REAL ESTATE NEWS

Silicon Valley Offices Trading at Massive Discounts

With trades seeing discounts of up to 75%, sellers slash asking prices for prime, but empty properties.

While a surge in office leasing signals that a recovery is emerging in Silicon Valley’s office market, sales prices for recent office trades indicate that valuations are still trailing the bottom.

Office properties that have traded at bargain-basement prices in recent weeks include a two-building campus in Santa Clara that Los Altos-based Four Corners Properties scooped up in an all-cash deal for about $21M, a 75% discount off its last assessed value.

In January 2024, the 149,100-square-foot campus on Jay Street was valued at more than $80M, according to documents on file with the Santa Clara County Assessor’s Office.

A few miles to the south in Campbell, PSAI Realty Partners paid $54M in an all-cash deal for the iconic Pruneyard, a three-tower complex encompassing 365K square feet that sits next to Highway 17.

That’s 62% less than the $142M that Oaktree Capital Partners and Ellis Partners paid six years ago to acquire Pruneyard Towers, and a 65% discount off the $155M value of the property in the county’s January 2024 assessment.

This week, lender Prime Finance Short Duration Holding Co. took ownership of a 76K square foot office building at 2290 North First Street in San Jose in a trustee’s sale after the lender foreclosed on a $12M loan it had provided in 2021 to the owner, an affiliate of Swenson, SiliconValley.com reported.

The lender grabbed the building for slightly less than $9M, about 55% less than the county’s January 2024 assessment.

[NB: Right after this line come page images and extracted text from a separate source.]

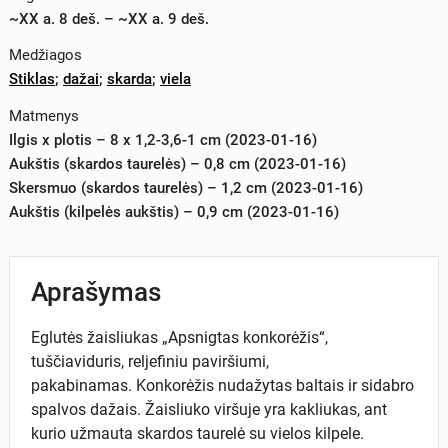
~XX a. 8 deš. – ~XX a. 9 deš.
Medžiagos
Stiklas
;
dažai
;
skarda
;
viela
Matmenys
Ilgis x plotis – 8 x 1,2-3,6-1 cm (2023-01-16)
Aukštis (skardos taurelės) – 0,8 cm (2023-01-16)
Skersmuo (skardos taurelės) – 1,2 cm (2023-01-16)
Aukštis (kilpelės aukštis) – 0,9 cm (2023-01-16)
Aprašymas
Eglutės žaisliukas „Apsnigtas konkorėžis“,
tuščiaviduris, reljefiniu paviršiumi,
pakabinamas. Konkorėžis nudažytas baltais ir sidabro
spalvos dažais. Žaisliuko viršuje yra kakliukas, ant
kurio užmauta skardos taurelė su vielos kilpele.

Earlier this month, Broadcom slashed the anticipated value of bids it expects to get for a 13-building office and R&D complex encompassing 1.1M square feet in Palo Alto to about $200M, or $190 per square foot, less than half the property’s estimated value when the semiconductor giant put it on the market last year, according to a Green Street alert.

The 70-acre property, located at 3431 Hillview Avenue in the Stanford Research Park, makes up the bulk of a 1.6M square foot campus that Broadcom acquired as part of its $69B purchase of rival VMware in 2023. Broadcom initially planned to relocate its headquarters to the property, but instead pivoted to a cost-cutting strategy and reserved only a third of the campus to occupy.

When Broadcom put the 13 buildings up for sale in January 2024, marketing materials touted the offering as a “generational opportunity to acquire the largest single asset” within the 10M square foot Stanford Research Park. Bids were expected to come in at $440M, or $400 per square foot.

The nearly empty office campus is 14% leased with a weighted average remaining term of three years. The buildings, most of which were developed between 2012 and 2013, range in size from 62K square feet to 192K square feet.

Led by a bevy of big-ticket tech deals, office leasing volume in Silicon Valley jumped to 2.4M square feet in the fourth quarter, the first time the quarterly tally has topped 2M since Q2 2019.

A leasing surge of more than 4M square feet in the second half of 2024 pushed the full-year deal volume over 5.5M square feet in Silicon Valley, setting the stage for a potentially robust office recovery in 2025.

The overall office availability rate in Silicon Valley dropped by 160 basis points to 25.9% in the fourth quarter, down from 27.6% in Q3 2024, Savills reported. Available sublease space totaled 6.6M square feet at the end of 2024, a 25% drop from the 8.8M square feet available at the end of 2023.